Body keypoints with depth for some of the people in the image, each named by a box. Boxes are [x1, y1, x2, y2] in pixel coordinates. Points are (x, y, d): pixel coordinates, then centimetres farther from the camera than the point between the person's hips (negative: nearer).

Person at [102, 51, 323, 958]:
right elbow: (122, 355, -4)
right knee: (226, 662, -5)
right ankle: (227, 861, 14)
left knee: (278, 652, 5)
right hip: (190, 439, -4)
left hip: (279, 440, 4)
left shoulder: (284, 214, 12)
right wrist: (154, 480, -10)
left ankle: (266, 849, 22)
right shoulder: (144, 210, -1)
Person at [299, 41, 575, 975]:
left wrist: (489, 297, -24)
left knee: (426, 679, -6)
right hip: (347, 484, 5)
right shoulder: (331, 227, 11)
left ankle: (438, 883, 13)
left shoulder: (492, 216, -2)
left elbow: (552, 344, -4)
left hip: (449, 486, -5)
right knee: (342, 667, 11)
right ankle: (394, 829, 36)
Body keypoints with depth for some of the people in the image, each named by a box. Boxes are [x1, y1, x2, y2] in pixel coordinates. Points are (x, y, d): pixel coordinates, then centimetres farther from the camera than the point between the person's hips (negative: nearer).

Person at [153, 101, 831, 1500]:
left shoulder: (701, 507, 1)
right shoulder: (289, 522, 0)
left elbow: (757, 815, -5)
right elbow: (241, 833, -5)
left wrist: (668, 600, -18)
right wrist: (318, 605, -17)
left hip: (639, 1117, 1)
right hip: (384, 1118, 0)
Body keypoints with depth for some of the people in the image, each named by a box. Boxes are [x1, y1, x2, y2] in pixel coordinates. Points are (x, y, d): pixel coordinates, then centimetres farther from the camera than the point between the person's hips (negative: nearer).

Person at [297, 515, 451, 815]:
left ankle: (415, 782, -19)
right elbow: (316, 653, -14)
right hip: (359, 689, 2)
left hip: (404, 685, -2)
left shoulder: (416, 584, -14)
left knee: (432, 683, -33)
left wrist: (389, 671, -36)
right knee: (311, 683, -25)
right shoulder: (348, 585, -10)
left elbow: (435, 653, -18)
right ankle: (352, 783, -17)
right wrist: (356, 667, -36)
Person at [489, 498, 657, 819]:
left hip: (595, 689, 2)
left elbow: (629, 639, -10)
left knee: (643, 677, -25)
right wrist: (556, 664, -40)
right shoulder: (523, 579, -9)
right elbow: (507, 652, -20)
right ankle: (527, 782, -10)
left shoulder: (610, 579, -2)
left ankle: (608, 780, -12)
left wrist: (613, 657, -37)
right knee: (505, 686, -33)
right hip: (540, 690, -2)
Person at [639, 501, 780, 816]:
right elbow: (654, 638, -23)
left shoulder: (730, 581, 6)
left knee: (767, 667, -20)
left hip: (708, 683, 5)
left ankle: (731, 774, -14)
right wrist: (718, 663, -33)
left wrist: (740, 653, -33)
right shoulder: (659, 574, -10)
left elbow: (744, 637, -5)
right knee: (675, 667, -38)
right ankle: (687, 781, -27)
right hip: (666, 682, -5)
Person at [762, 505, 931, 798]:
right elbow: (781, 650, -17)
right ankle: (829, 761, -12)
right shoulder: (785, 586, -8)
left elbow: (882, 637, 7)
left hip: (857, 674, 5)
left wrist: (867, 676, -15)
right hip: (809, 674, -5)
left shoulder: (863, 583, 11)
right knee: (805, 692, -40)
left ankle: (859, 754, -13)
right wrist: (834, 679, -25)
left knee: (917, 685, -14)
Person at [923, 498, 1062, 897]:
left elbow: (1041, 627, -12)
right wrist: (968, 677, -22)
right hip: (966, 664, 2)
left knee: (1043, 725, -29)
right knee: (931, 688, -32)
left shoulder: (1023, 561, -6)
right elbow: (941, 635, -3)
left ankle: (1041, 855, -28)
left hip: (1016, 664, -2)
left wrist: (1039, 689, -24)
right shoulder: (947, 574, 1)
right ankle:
--*--
● **Task details**
Line by line, set down the material exactly as given.

● **Response**
Body keypoints with depth for some of the people in the image, each named by a box. Boxes are [x1, y1, x2, y2] in pixel coordinates. Points are (x, y, d): pixel coordinates, then centimetres farther from the camera than the point between the person's hips (negative: nearer).

Person at [102, 51, 323, 958]:
right elbow: (122, 355, -4)
right knee: (226, 662, -5)
right ankle: (227, 861, 14)
left knee: (278, 652, 5)
right hip: (190, 439, -4)
left hip: (279, 440, 4)
left shoulder: (284, 214, 12)
right wrist: (154, 480, -10)
left ankle: (266, 849, 22)
right shoulder: (144, 210, -1)
Person at [299, 41, 575, 975]:
left wrist: (489, 297, -24)
left knee: (426, 679, -6)
right hip: (347, 484, 5)
right shoulder: (331, 227, 11)
left ankle: (438, 883, 13)
left shoulder: (492, 216, -2)
left elbow: (552, 344, -4)
left hip: (449, 486, -5)
right knee: (342, 667, 11)
right ankle: (394, 829, 36)
Body keypoints with depth for some of the people in the image, each named by a box. Boxes are [x1, y1, x2, y2] in pixel coordinates. Points are (x, y, d): pixel coordinates, then centimetres farther from the camera than the point between the person's hips (negative: nearer).

Person at [153, 101, 831, 1500]:
left shoulder: (701, 507, 1)
right shoulder: (289, 522, 0)
left elbow: (757, 815, -5)
right elbow: (241, 833, -5)
left wrist: (668, 600, -18)
right wrist: (318, 605, -17)
left hip: (639, 1117, 1)
right hip: (384, 1118, 0)
Body keypoints with depth for some of the people in the image, each named by a box. Boxes are [x1, y1, x2, y2] in pixel coordinates. Points are (x, y, d): pixel coordinates, then centimetres farther from the camera than the point between the person's hips (negative: nearer).

Person at [297, 515, 451, 815]:
left ankle: (415, 782, -19)
right elbow: (316, 653, -14)
right hip: (359, 689, 2)
left hip: (404, 685, -2)
left shoulder: (416, 584, -14)
left knee: (432, 683, -33)
left wrist: (389, 671, -36)
right knee: (311, 683, -25)
right shoulder: (348, 585, -10)
left elbow: (435, 653, -18)
right ankle: (352, 783, -17)
right wrist: (356, 667, -36)
Person at [489, 498, 657, 819]:
left hip: (595, 689, 2)
left elbow: (629, 639, -10)
left knee: (643, 677, -25)
right wrist: (556, 664, -40)
right shoulder: (523, 579, -9)
right elbow: (507, 652, -20)
right ankle: (527, 782, -10)
left shoulder: (610, 579, -2)
left ankle: (608, 780, -12)
left wrist: (613, 657, -37)
right knee: (505, 686, -33)
right hip: (540, 690, -2)
Person at [639, 501, 780, 816]:
right elbow: (654, 638, -23)
left shoulder: (730, 581, 6)
left knee: (767, 667, -20)
left hip: (708, 683, 5)
left ankle: (731, 774, -14)
right wrist: (718, 663, -33)
left wrist: (740, 653, -33)
right shoulder: (659, 574, -10)
left elbow: (744, 637, -5)
right knee: (675, 667, -38)
right ankle: (687, 781, -27)
right hip: (666, 682, -5)
Person at [762, 505, 931, 798]:
right elbow: (781, 650, -17)
right ankle: (829, 761, -12)
right shoulder: (785, 586, -8)
left elbow: (882, 637, 7)
left hip: (857, 674, 5)
left wrist: (867, 676, -15)
right hip: (809, 674, -5)
left shoulder: (863, 583, 11)
right knee: (805, 692, -40)
left ankle: (859, 754, -13)
right wrist: (834, 679, -25)
left knee: (917, 685, -14)
Person at [923, 498, 1062, 897]:
left elbow: (1041, 627, -12)
right wrist: (968, 677, -22)
right hip: (966, 664, 2)
left knee: (1043, 725, -29)
right knee: (931, 688, -32)
left shoulder: (1023, 561, -6)
right elbow: (941, 635, -3)
left ankle: (1041, 855, -28)
left hip: (1016, 664, -2)
left wrist: (1039, 689, -24)
right shoulder: (947, 574, 1)
right ankle:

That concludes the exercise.